Lorsque les héroïnes de Gossip Girl ont des problèmes, elles font du shopping, et si elles s’intéressent à leur réussite universitaire et professionnelle (dans le cadre de Blair, qui refuse d’être « madame Chuck Bass »), leurs préoccupations sont majoritairement personnelles et rarement collectives. L’amitié entre Blair et Serena est faite de trahison et de disputes autour des hommes, de l’argent, de la mode et des admissions dans les Ivy League. Sans compter que pour arriver à ses fins, Blair n’hésite pas à écraser toutes les femmes qui se trouvent sur son passage…
L’absence de sororité se mêle aussi à une culture du viol qui infuse toute la série et qui passait, à l’époque, plutôt inaperçue. Comme nous le souligne Anaïs Le Fèvre-Berthelot, ce n’est pas une femme mais deux que Chuck Bass agresse sexuellement dans le pilote (il sera par la suite violent et manipulateur tout au long de la série), ce qui ne l’empêchera pas de devenir l’un des personnages préférés des spectateurs et spectatrices !
« Les thématiques féministes restent très secondaires dans “Gossip Girl” », nous rappelle Anaïs Le Fèvre Berthelot. La boulimie de Blair, abordée dans quelques épisodes et souvent citée pour mettre en avant le féminisme de la série, est « très rapidement oubliée ; sur toutes ces questions de santé mentale et de rapport au corps des jeunes femmes, la série était globalement assez catastrophique ». Dans Speak up !, l’autrice écrit ainsi que « l’enjeu pour les personnages est moins de protéger leur intégrité physique, psychologique ou morale que d’assurer le contrôle de leur réputation ».
« Les séries de Stephanie Savage et Josh Schwartz (“The OC”), qui viennent de la culture du soap opera, sont assez conservatrices », analyse Anaïs Le Fèvre-Berthelot, qui précise :
« Elles se construisent sur un modèle classique de romance, de conte de fées. Il n’y a pas de sérieuse remise en cause des rapports de genre ou de classe. »
Ainsi, tous les couples s’unissent pour la vie, rentrent dans le rang et l’ordre hétéronormatif est maintenu.
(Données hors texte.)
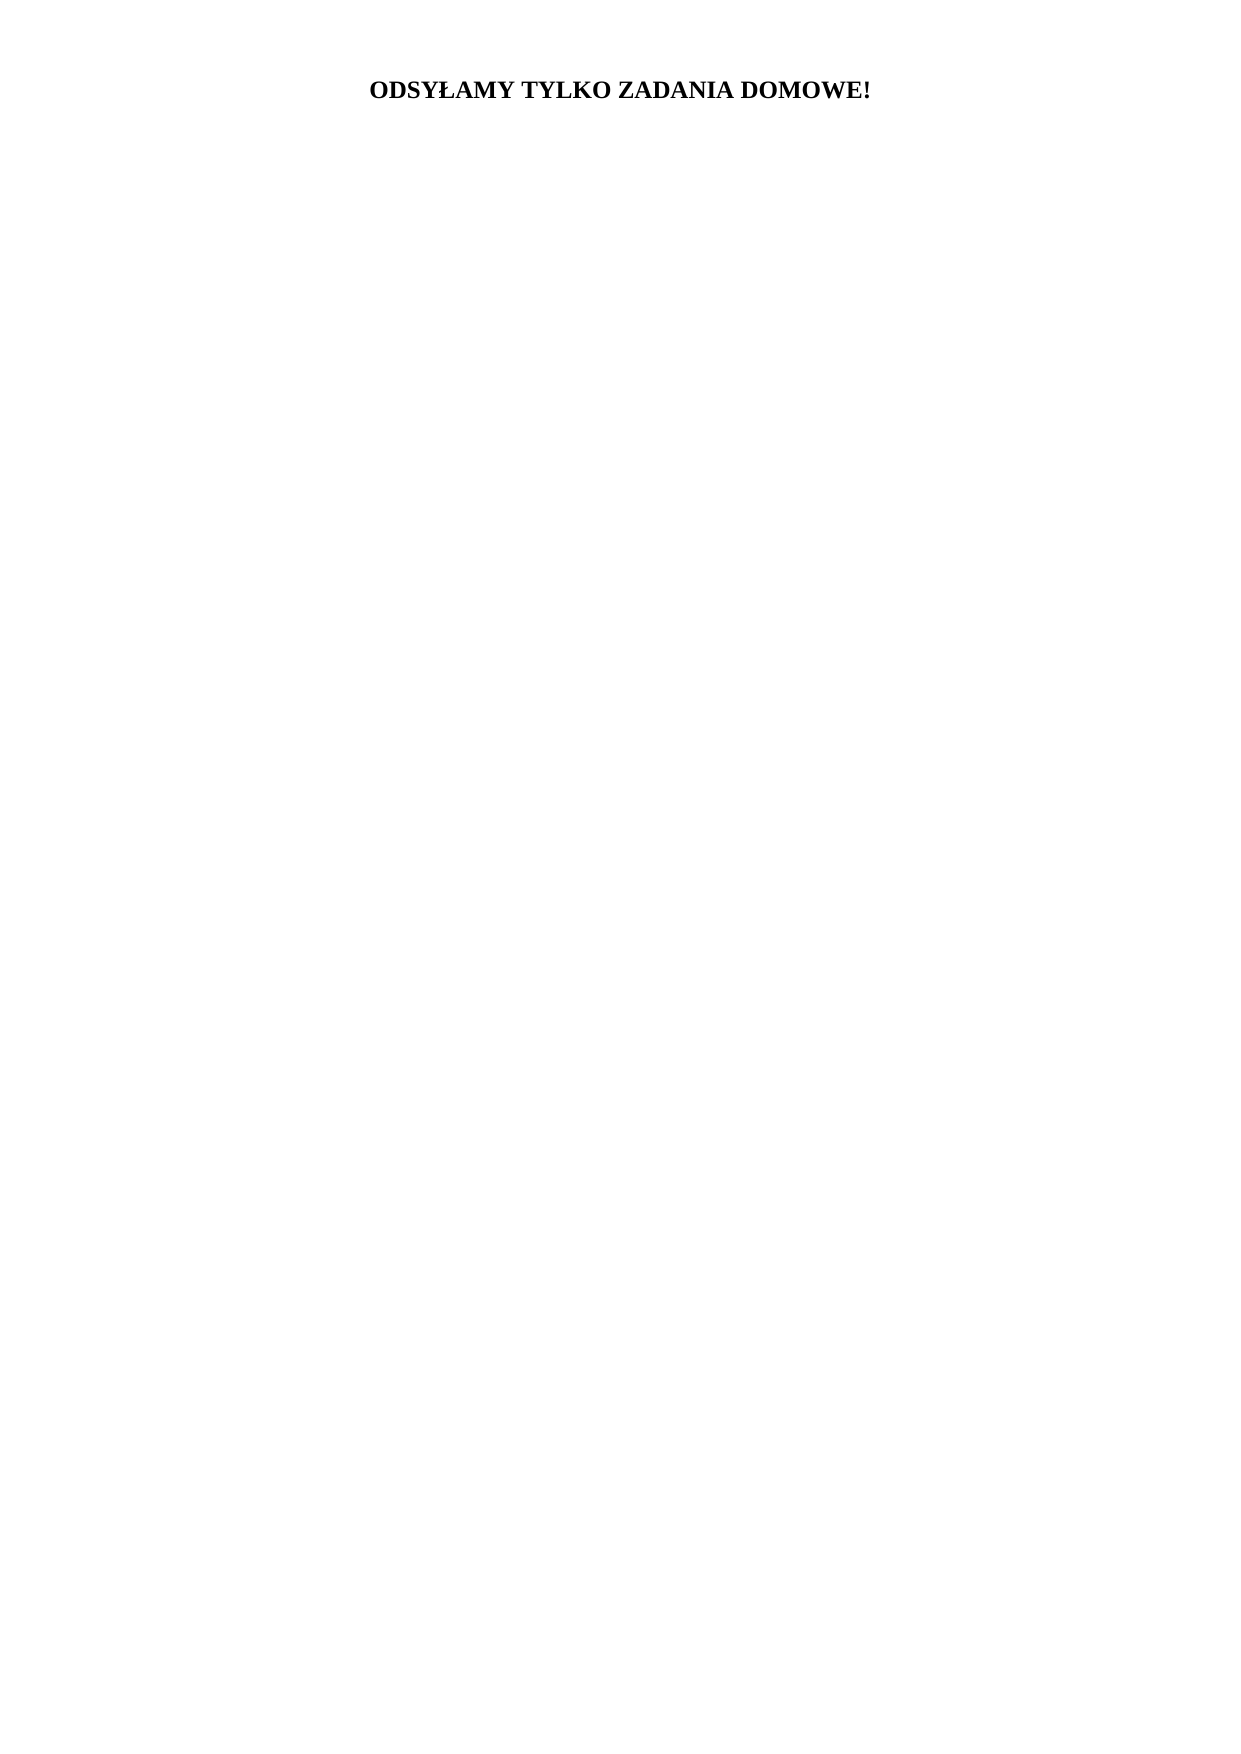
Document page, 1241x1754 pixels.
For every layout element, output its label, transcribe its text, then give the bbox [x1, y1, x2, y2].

text ODSYŁAMY TYLKO ZADANIA DOMOWE! [75, 75, 1165, 104]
La série ne comptera qu’un personnage gay, Eric, le frère de Serena.
XOXO, Gossip Girl
Ce qui reste pourtant subversif, et qui nous plaisait tant, dans Gossip Girl, c’est sa voix off jouée par Kristen Bell qui, avec son ironie et son mordant, apporte une distance et crée une connivence avec les spectateurs et spectatrices. « “Gossip Girl” utilise un savoir communautaire traditionnellement féminin pour que des ados prennent le pouvoir sur des adultes », souligne Anaïs Le Fèvre-Berthelot. La série annonçait déjà l’avènement des réseaux sociaux et l’importance que ces derniers auraient dans nos vies comme pour nos réputations !
L’un des enjeux du reboot sera d’intégrer cette voix off dans le cadre d’un compte Instagram, qui remplacera les notifications reçues par les personnages sur leur Blackberry. Il y aura aussi beaucoup de clichés et de tropes à déconstruire, notamment le fait que les seuls personnages racisés dans la série étaient pétris de clichés… Celui de Vanessa, la meilleure amie noire de Dan, devenait ainsi au fil des saisons de plus en plus méchante.
Dans un article pour Flipscreened, Nia Lee considère que « montrer le seul personnage noir comme antipathique dans une série comptant une majorité de personnages blancs, c’est un choix politique, même si ce n’était pas l’intention des showrunners. » Cette dernière suggère au reboot de s’inspirer de l’un des succès critiques de HBO, Succession, qui a su faire la critique d’une famille blanche et riche en analysant ses privilèges.
Sur les questions de consentement, de sexualité, de féminisme, la nouvelle Gossip Girl aura beaucoup à faire : « On ne peut plus faire une série pour ado comme on la faisait à l’époque » conclut Anaïs Le Fèvre-Berthelot.
Quoi qu’il en soit, rendez-vous est pris le 8 juillet. Sans serre-tête et sans Lady Gaga, mais avec cette même envie de débriefer. XOXO…
Gossip Girl, le reboot, sera diffusé en France sur Warner TV.